И в этой фразе было больше уважения, чем за все годы брака.
Она закрыла ноутбук, взяла блокнот. Сегодня писать не хотелось. Не было нужды убеждать себя. Она уже знала всё, что надо.
— Мам, ты чего в куртке? — Яна вышла на кухню, потягиваясь. — Ты куда?
— К юристу. Я подаю на развод.
Тишина. Словно кто-то выключил звук во всей квартире.
— Серьёзно?.. — прошептала дочь.
— Серьёзнее не бывает.
— А папа знает?
— У него вчера был шанс сказать всё. Он выбрал молчание.
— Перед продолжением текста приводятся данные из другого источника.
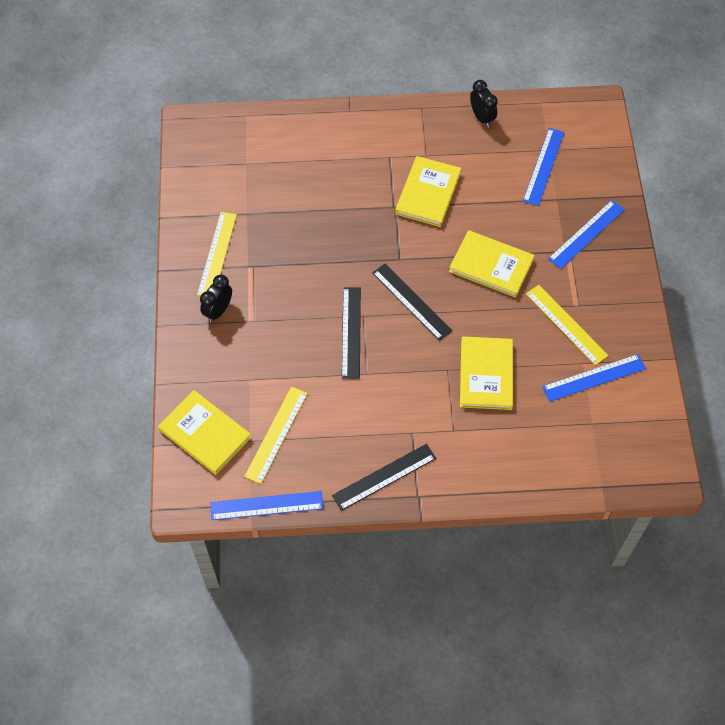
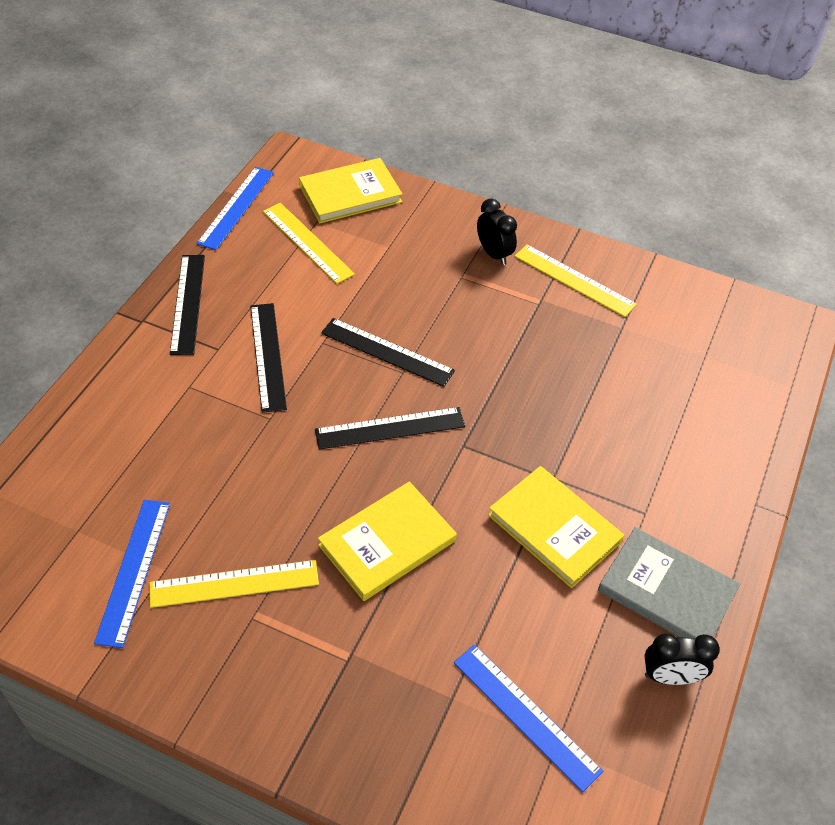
camera: 115 degrees right, 10 degrees down
yellow book [460,336,513,410] -> none
blue ruler [548,200,625,269] -> none
none -> black ruler [250,303,287,413]
none -> grey book [598,527,741,638]

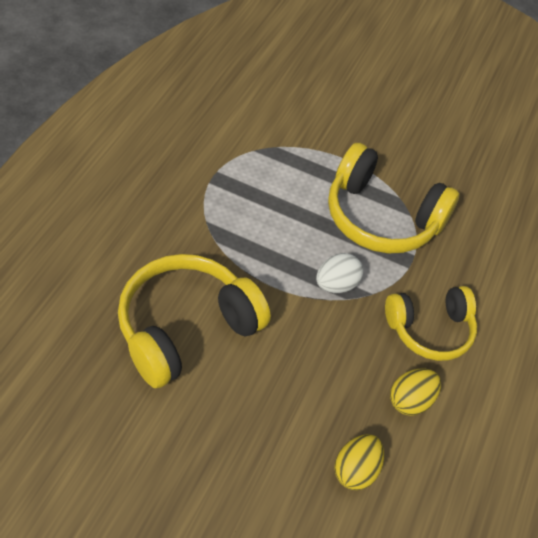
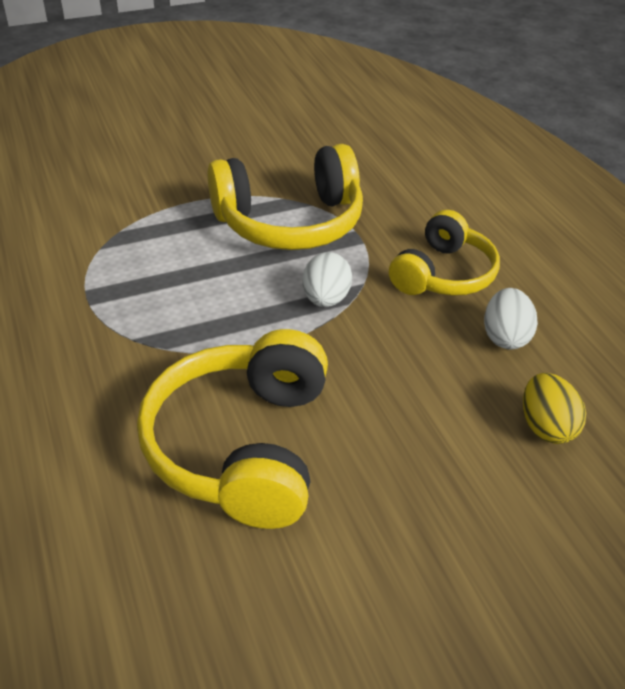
camera: 40 degrees left, 10 degrees down
yellow egg [390,369,441,416] -> white egg [484,288,538,349]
Яна стояла босиком, в футболке с чужим логотипом, с растрёпанными волосами — и вдруг впервые выглядела не подростком, а просто человеком, который ничего не понял, но чувствует: всё меняется.
— Ты уходишь?
— Нет. Он уйдёт. Эта квартира — моя по документам. Я просто напомнила себе, чья она была всё это время на деле.
— Аня?.. Я?..
— Вы со мной. Никто вас не бросает. Но теперь — по-другому. Я больше не жертвую собой, чтобы кому-то было удобно.
Когда Никита пришёл домой, она уже его ждала. За столом, без истерик, с папкой бумаг и чашкой остывшего чая.
Он всё понял с первого взгляда.
— Ты решила?
— Да. Без скандалов. Без сцен. Просто — всё. Больше не будет полумолчаний, полуобвинений, полужизни.
Он молчал. Долго.
Потом, тихо:
— Я не думал, что ты на это способна.
— Я тоже не думала. Но оказалось — могу всё, что хочу. Просто раньше не разрешала себе. А теперь — разрешила.
Он ушёл. Без драки. Без объятий на прощание. Просто — вышел. Дверь даже не хлопнула. Она больше не звенела. Потому что в этом доме теперь был другой воздух.
Чистый.
Нина села у окна. За стеклом по-прежнему моросил дождь. А за её спиной — спальня, теперь по-настоящему её.
А в другой комнате — Аня, спящая спокойно. И Яна, лежащая в темноте и думающая. Наверное, впервые — о матери. Не как о дежурной фигуре, а как о женщине, которая выбрала себя.
Нина допила чай. И впервые за многие годы почувствовала вкус. Не горечь. Не привычную теплоту.
Свободу.
Прошёл месяц.
Нина проснулась под ласковое солнце, которое спокойно просачивалось сквозь занавески. В доме было тихо, но не пусто. На кухне тихо разговаривали Яна и Аня. Смех, тихие голоса — музыка нового утра.
Она налила себе кофе, села за стол и открыла ноутбук. Новая работа приносила не только деньги, но и смысл. Тексты, проекты, живое общение — всё это наполняло день красками.
В дверь позвонили.
Это была Света — соседка и подруга, та самая, с которой Нина познакомилась на группе поддержки.
— Привет, — сказала Света, заходя в квартиру. — Хочу пригласить тебя и девочек на выходные к нам. Будем готовить и просто отдыхать.
Нина улыбнулась.
— Звучит прекрасно.
Она взглянула на фотографии на стенах — теперь на них не только семейные портреты, но и снимки с новых встреч, новых людей, новых возможностей.
Яна подошла и обняла маму.
— Мам, спасибо, что не сдалась. Я теперь понимаю — ты тоже человек.
— И я учусь быть рядом с тобой. По-настоящему.
Взгляд Нины стал мягче, в нём была уверенность и тепло. Пусть этот путь только начинался, но теперь она знала — её история продолжается, и она сама — её автор.